### Directions for this task:
Give only the number of lines in the data that contain the word "down".
**** Input for this task ****
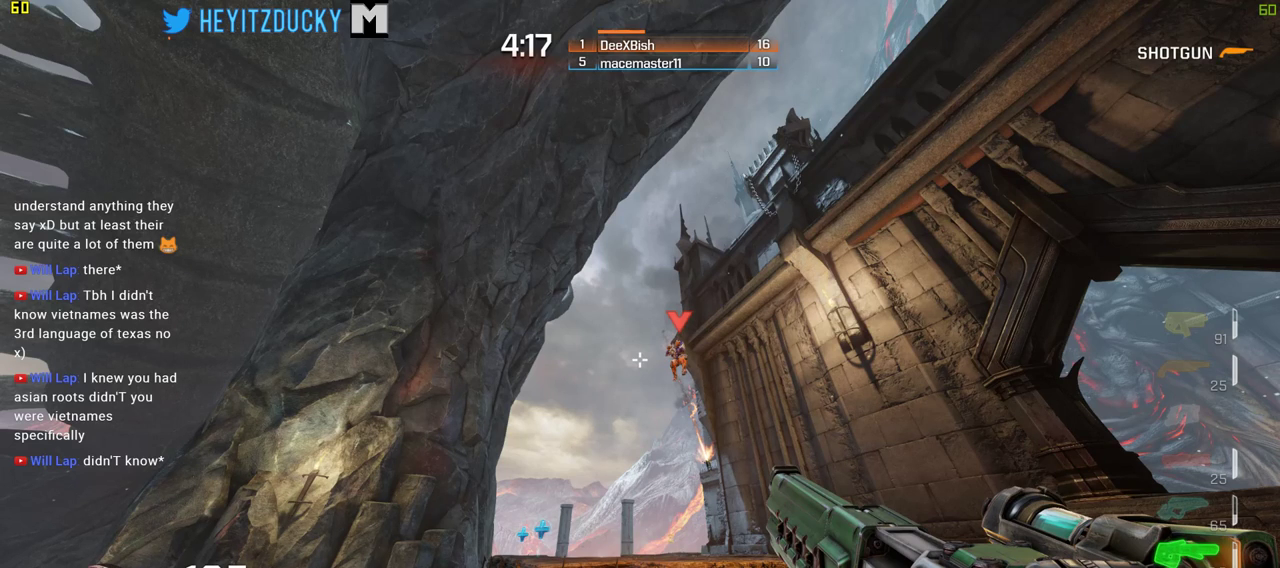
{"keys": ["w"], "mouse": [], "events": []}
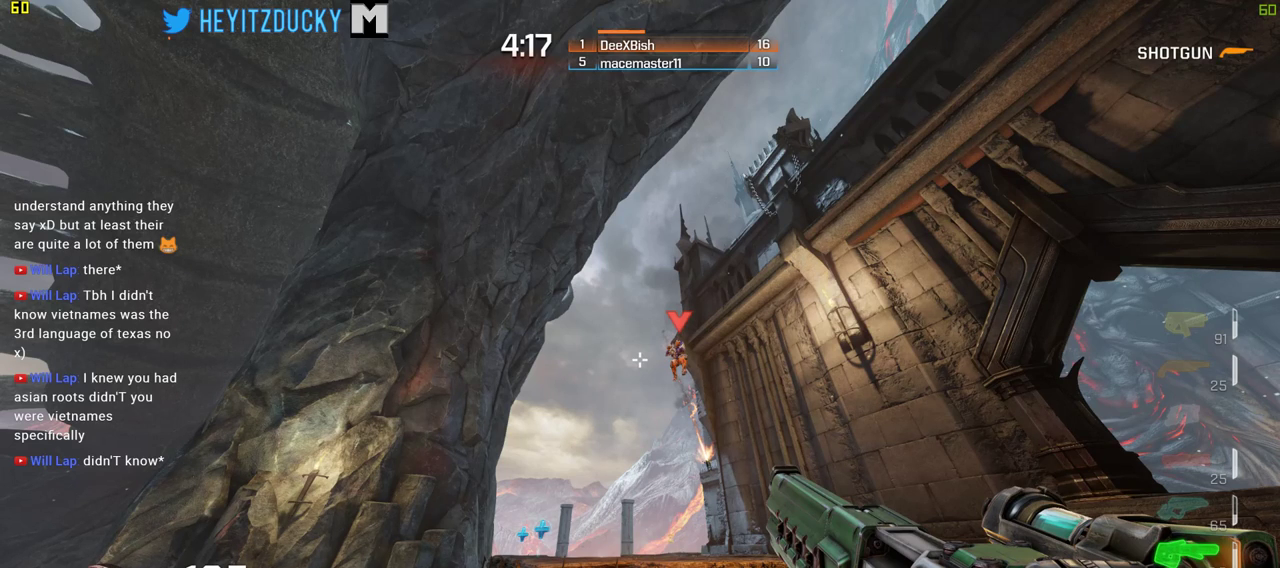
{"keys": ["a", "w"], "mouse": [], "events": [[183, "a", "down"]]}
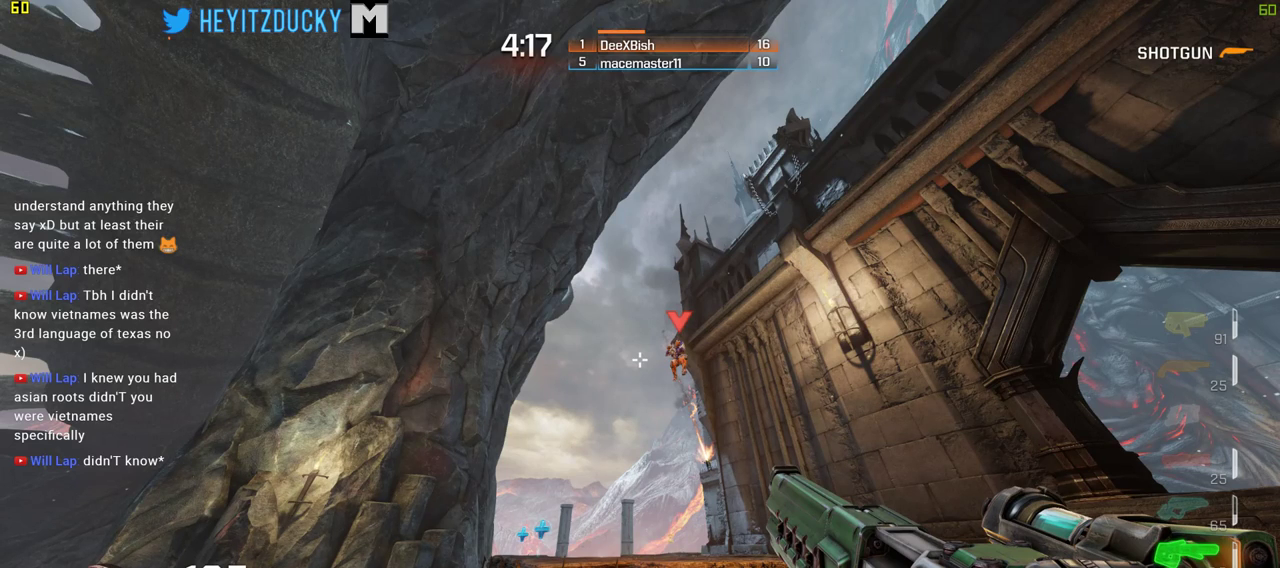
{"keys": ["w"], "mouse": [], "events": [[300, "a", "up"]]}
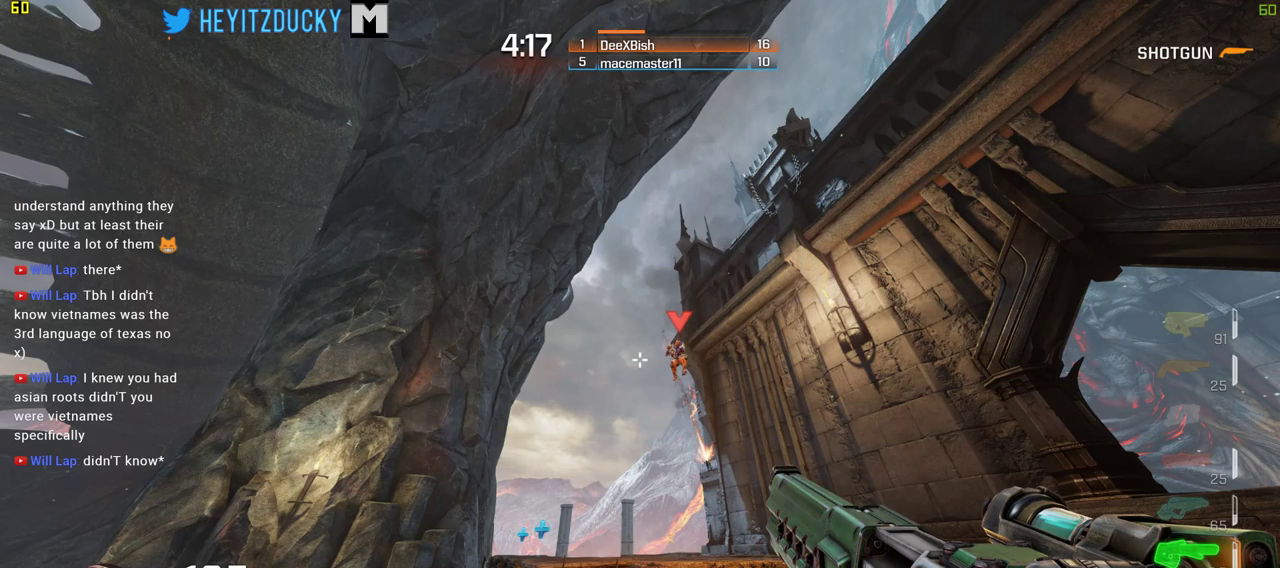
{"keys": ["w"], "mouse": [], "events": []}
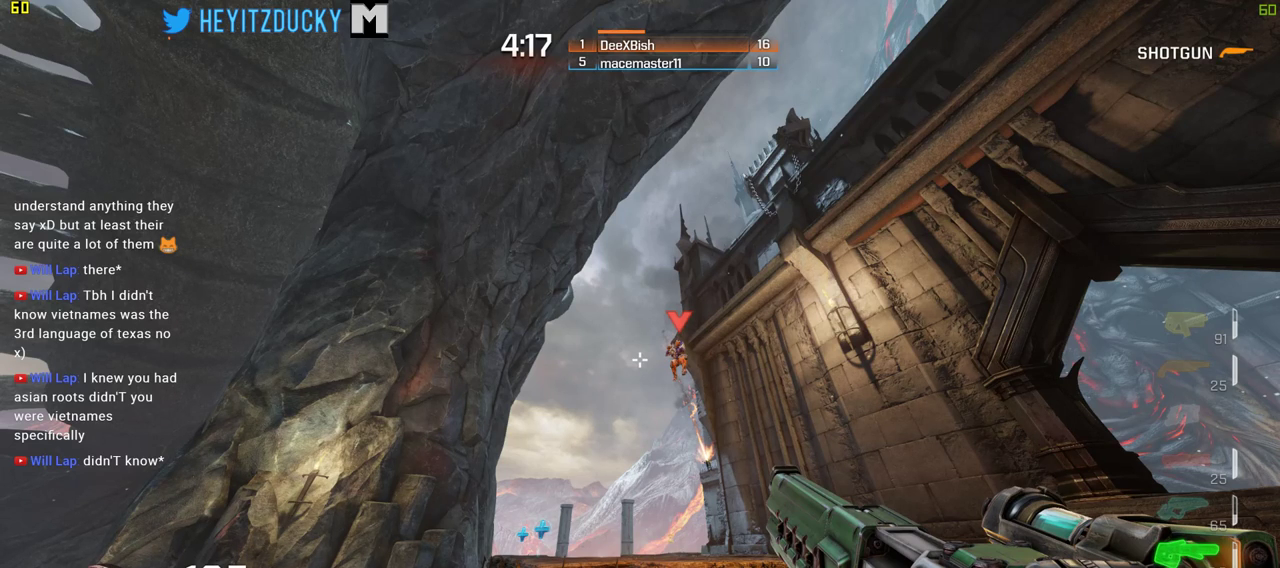
{"keys": ["a", "w"], "mouse": [], "events": [[50, "d", "down"], [466, "a", "down"], [466, "d", "up"]]}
****
### Response to this task:
2